The Charter of Trust – an initiative launched at the Munich Security Conference in 2017 jointly by Siemens and IBM – became a baseline for the discussion. Mr Stefan Saatman (Global Policy Co-ordinator Siemens AG) shared the first results of the two-year co-operation between 16 participants of the charter:

  1. They have scaled the supply-chain security and harmonisation as they integrate cybersecurity in daily business and education.
  2. They have agreed upon 17 baseline requirements as the foundation of the supply-chain security. These baseline requirements serve on eight different categories: data protection, security policies, incident response, site security (physical layer), access intervention, transfer separation, integrity and availability, support, and training.
  3. They have established verification methods that build upon internationally recognised standards: self-declaration, self-assessment, and documented proof.

For example, Siemens is already rolling out those 17 baseline requirements to its suppliers and partners – they need to comply with them in order to work with Siemens. Saatman noted that the company not only demands compliance, but also helps with requirements adoption.

Another component is the assessment of suppliers. Mr Jacques Kruse-Brandao (Global Head of Advocacy at SGS) said that a third party should verify whether certain security features have been implemented. For instance, this can be done through comprehensive questionnaires that may consist of up to 800 questions. The third party certifies, or at least tests and evaluates, that the implementation has been done properly.

The fulfilment of the baseline security requirements should be in the interest of every supplier, said Mr Jochen Friedrich (Technical Relations Executive at IBM). If a supplier cannot meet them, then it should look for practical advice and support in international standards.

The moderator touched upon the problem of non-compliant Internet of Things (IoT) devices. Friederich said that there should be tough checks and a clear market pressure not to use them. This, in turn, requires a high level of education and transparency.
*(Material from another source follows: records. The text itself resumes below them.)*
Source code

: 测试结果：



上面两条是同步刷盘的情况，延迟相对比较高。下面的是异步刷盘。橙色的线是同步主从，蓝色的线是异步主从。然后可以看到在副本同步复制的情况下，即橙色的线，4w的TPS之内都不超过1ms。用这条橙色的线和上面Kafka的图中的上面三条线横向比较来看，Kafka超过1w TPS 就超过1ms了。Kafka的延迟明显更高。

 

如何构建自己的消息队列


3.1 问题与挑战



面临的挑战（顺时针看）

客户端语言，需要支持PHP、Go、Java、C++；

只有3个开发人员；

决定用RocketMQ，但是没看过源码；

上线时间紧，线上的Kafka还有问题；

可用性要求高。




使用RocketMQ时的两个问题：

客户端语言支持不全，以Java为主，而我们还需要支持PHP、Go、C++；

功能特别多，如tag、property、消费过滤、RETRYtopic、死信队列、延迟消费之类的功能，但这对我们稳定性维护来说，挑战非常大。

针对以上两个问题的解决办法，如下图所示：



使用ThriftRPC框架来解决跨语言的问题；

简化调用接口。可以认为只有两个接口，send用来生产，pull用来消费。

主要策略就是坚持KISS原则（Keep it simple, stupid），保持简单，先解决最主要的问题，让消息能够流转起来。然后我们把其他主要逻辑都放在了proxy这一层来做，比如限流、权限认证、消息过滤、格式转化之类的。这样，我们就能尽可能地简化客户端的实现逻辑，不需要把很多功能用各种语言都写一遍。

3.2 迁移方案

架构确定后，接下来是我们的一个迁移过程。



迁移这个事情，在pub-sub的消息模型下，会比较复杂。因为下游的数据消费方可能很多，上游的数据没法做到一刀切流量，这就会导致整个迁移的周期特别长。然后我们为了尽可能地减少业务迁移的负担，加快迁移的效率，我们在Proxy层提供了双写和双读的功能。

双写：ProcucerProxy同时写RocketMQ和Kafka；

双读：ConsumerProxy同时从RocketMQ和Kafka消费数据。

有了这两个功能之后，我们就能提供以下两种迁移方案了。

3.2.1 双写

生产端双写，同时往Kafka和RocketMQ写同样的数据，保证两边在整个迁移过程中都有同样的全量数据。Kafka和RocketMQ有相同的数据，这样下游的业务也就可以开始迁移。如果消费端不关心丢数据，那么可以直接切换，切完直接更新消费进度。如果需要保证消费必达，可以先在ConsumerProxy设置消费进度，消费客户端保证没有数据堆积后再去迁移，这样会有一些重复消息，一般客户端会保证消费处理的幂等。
Staatman pushed for the security by design approach. From the OECD perspective, however, there are still debates on how to treat IoT devices, since in addition to physical safety certification, they have digital components that are probably not in the competence of the product safety regulators.

Finally, the panel discussed the educational component and the role of basic cyber-hygiene. Mr Alexander Wolf (Division Business Assurance at TÜV SÜD AG) said it should be a part of everyone’s DNA. He noted that companies should pay attention to the lowest level in their organisational hierarchy and enable people to have their own judgement on what is their exposure to cyber-risks. Basic cyber education is the task for both governments and industry, pointed Bernat. Ultimately, there is an emerging gap of cybersecurity experts, said Staatman. In addition to general level training, there should be a structured approach – companies should concentrate on particular cybersecurity needs and encourage people to undertake training courses. Kruse-Brandao added that universities release an insufficient number of specialists, so the curriculum and admissions priorities may be revised to meet current challenges.